**PROBLEM DETAILS**
Once the line containing "TABLE 2 | The" has been printed, stop; print every line before it exactly, starting at the top of the material below.

Content starts

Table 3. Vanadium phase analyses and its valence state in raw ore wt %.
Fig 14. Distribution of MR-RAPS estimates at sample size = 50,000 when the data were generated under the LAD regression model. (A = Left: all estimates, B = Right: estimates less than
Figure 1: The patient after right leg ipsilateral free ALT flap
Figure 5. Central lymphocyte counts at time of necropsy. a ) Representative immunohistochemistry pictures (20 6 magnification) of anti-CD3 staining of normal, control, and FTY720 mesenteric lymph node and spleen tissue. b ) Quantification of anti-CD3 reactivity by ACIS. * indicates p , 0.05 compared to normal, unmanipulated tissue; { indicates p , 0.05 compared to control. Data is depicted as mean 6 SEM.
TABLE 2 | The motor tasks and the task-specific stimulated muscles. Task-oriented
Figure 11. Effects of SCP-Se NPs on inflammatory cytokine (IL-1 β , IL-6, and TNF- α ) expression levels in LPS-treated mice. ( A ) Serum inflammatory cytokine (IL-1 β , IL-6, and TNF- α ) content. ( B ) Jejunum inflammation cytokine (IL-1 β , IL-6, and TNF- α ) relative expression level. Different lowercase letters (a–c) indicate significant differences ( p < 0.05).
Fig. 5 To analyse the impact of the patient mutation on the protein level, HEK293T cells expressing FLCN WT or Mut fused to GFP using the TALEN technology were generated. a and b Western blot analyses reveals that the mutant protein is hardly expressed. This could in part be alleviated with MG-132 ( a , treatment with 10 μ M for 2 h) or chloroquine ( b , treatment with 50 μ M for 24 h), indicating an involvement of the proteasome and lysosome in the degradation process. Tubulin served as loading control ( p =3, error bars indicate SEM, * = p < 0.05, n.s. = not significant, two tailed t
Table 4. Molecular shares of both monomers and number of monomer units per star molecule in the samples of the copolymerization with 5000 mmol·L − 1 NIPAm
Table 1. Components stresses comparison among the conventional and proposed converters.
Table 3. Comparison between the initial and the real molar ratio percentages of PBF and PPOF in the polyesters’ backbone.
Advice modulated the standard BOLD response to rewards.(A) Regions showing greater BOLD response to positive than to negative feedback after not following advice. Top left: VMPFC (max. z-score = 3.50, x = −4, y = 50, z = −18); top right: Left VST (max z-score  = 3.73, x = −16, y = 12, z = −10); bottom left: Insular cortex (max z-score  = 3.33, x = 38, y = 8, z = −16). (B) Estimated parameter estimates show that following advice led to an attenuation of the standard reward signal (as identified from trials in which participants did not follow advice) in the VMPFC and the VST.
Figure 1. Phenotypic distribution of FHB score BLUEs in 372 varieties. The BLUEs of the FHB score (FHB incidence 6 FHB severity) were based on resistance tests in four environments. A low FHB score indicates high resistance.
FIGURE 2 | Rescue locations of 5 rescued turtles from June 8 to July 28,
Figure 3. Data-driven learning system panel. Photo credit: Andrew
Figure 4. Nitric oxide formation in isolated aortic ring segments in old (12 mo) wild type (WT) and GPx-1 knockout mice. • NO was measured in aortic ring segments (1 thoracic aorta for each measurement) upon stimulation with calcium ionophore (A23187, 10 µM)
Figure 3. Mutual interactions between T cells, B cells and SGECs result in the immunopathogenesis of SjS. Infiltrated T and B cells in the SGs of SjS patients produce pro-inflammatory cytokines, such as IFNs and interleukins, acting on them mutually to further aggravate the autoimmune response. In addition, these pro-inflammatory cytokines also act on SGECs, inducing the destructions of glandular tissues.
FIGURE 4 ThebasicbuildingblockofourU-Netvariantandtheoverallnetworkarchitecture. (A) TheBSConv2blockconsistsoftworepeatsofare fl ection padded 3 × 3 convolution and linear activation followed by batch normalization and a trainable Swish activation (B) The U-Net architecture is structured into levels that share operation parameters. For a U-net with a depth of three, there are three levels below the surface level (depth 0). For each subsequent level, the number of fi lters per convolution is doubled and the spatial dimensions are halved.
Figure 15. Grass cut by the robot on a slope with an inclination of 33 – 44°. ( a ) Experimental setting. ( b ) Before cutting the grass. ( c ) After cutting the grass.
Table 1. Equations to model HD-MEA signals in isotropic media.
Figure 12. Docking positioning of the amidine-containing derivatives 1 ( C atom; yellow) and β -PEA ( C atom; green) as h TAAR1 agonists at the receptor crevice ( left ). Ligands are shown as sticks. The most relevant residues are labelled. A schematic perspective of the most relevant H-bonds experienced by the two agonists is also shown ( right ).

Content ends

**SOLUTION TO THE EXERCISE**
Table 3. Vanadium phase analyses and its valence state in raw ore wt %.
Fig 14. Distribution of MR-RAPS estimates at sample size = 50,000 when the data were generated under the LAD regression model. (A = Left: all estimates, B = Right: estimates less than
Figure 1: The patient after right leg ipsilateral free ALT flap
Figure 5. Central lymphocyte counts at time of necropsy. a ) Representative immunohistochemistry pictures (20 6 magnification) of anti-CD3 staining of normal, control, and FTY720 mesenteric lymph node and spleen tissue. b ) Quantification of anti-CD3 reactivity by ACIS. * indicates p , 0.05 compared to normal, unmanipulated tissue; { indicates p , 0.05 compared to control. Data is depicted as mean 6 SEM.
TABLE 2 | The motor tasks and the task-specific stimulated muscles. Task-oriented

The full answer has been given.